I'm sorry, but I have to disagree. The primary motivation is what is under discussion here, and no-one that I know of (or read anything by) has listed "sexual desire" as a main motivator for rape.

Originally posted by hodgy
You are describing a particular category of violent rape here. I suggest that your use of the word 'often' would be incorrect outside of that category.
[/B]

I'm not sure that I fully understand this comment. All rape is violent - it's an act of violence no matter how "gently" it's done. We can quibble over the statistics of toture and murder as a part of rape - and if you wish to, then I guess I'll have to try and dig up those statistics. (Which I've seen before, but don't actually have an easy reference to point you to.)

Originally posted by hodgy
You are wrong. Your definition of rape only applies in your limited data set as pointed out above. The logical extension of your argument is that any non-consenual sexual assault that has a sexual motivation is not rape. This is clearly incorrect, the definition of rape does not include a clause identifying the motivation.

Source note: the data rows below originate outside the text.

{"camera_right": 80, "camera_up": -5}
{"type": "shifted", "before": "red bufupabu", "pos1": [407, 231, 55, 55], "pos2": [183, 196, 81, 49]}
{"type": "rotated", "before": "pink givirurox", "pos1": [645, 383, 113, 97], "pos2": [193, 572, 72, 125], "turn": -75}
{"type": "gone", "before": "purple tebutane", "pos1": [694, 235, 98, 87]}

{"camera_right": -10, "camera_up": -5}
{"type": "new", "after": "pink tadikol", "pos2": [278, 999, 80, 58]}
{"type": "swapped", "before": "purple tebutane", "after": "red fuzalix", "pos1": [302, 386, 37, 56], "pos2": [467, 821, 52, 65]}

As I said, I know of no-one who cites sexual desire as a primary motivation for rape. If you have a reference, I'd certainly reconsider my position on it - otherwise, I'll have to go by the opinions of various people I've met who are educated in the area in question.

jmercer
28th February 2005, 12:11 PM
A couple of sites with more information for everyone to consider:

http://www.aardvarc.org/statistics.shtml

http://www.gmu.edu/facstaff/sexual/sexual_stats.html


There are more, but you folks can search the Internet just as well as I can.

Dr Adequate
1st March 2005, 01:09 PM
Originally posted by Beth Clarkson
In truth, there are a few here who seem to think skepticism means adamantly denying even the possibility that things such as alien spacecraft or spiritual entities could exist. There are a few people round here who seem to think that, yes, I agree. I've met 'em.

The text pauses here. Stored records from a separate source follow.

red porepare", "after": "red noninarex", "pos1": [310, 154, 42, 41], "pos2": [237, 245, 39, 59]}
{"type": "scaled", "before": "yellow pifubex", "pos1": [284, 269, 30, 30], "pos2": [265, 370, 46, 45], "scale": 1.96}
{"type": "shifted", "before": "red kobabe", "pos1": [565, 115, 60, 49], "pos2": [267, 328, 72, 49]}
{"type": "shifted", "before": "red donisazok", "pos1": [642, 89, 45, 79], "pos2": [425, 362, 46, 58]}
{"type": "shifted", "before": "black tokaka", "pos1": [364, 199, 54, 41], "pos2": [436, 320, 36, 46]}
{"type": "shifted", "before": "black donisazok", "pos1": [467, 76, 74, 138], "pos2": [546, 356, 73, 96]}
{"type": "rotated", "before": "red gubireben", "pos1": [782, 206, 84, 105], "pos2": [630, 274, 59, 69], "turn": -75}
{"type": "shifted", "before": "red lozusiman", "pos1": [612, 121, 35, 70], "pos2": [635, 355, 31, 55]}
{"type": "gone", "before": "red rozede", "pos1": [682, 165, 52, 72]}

But would you like to name one person --- just one --- who claims that "skepticism means adamantly denying even the possibility that things such as alien spacecraft or spiritual entities could exist" and is a skeptic rather than a woowoo? Because all the people I've ever seen claiming that skepticism is all about adamant denial have been a few bricks short of a pyramid.

Cheers.

Dr Adequate
1st March 2005, 01:19 PM
Originally posted by elliotfc
This leads to jmercer's point. He would have the *ideal* of skepticism to be inviolable. So a self-proclaimed skeptic who misrepresents the truth is not being skeptical. Sounds good, doesn't it?Sounds sensible, anyway. Is a skeptic "being skeptical" when he steals, lies, or cheats? Well, is he "being skeptical" when he rides a bicycle, eats spaghetti, or plays table tennis? No.Does it sound as good as a self-proclaimed religious person who misrepresents the truth not being religious?If their religion forbids them to lie, then when they lie they are being, not religious, but irreligious.What about a scientist who misrepresents the truth? Is he not being scientific?No.Or a lawyer who misrepresents the truth; is he not being legal?He's just doing his job.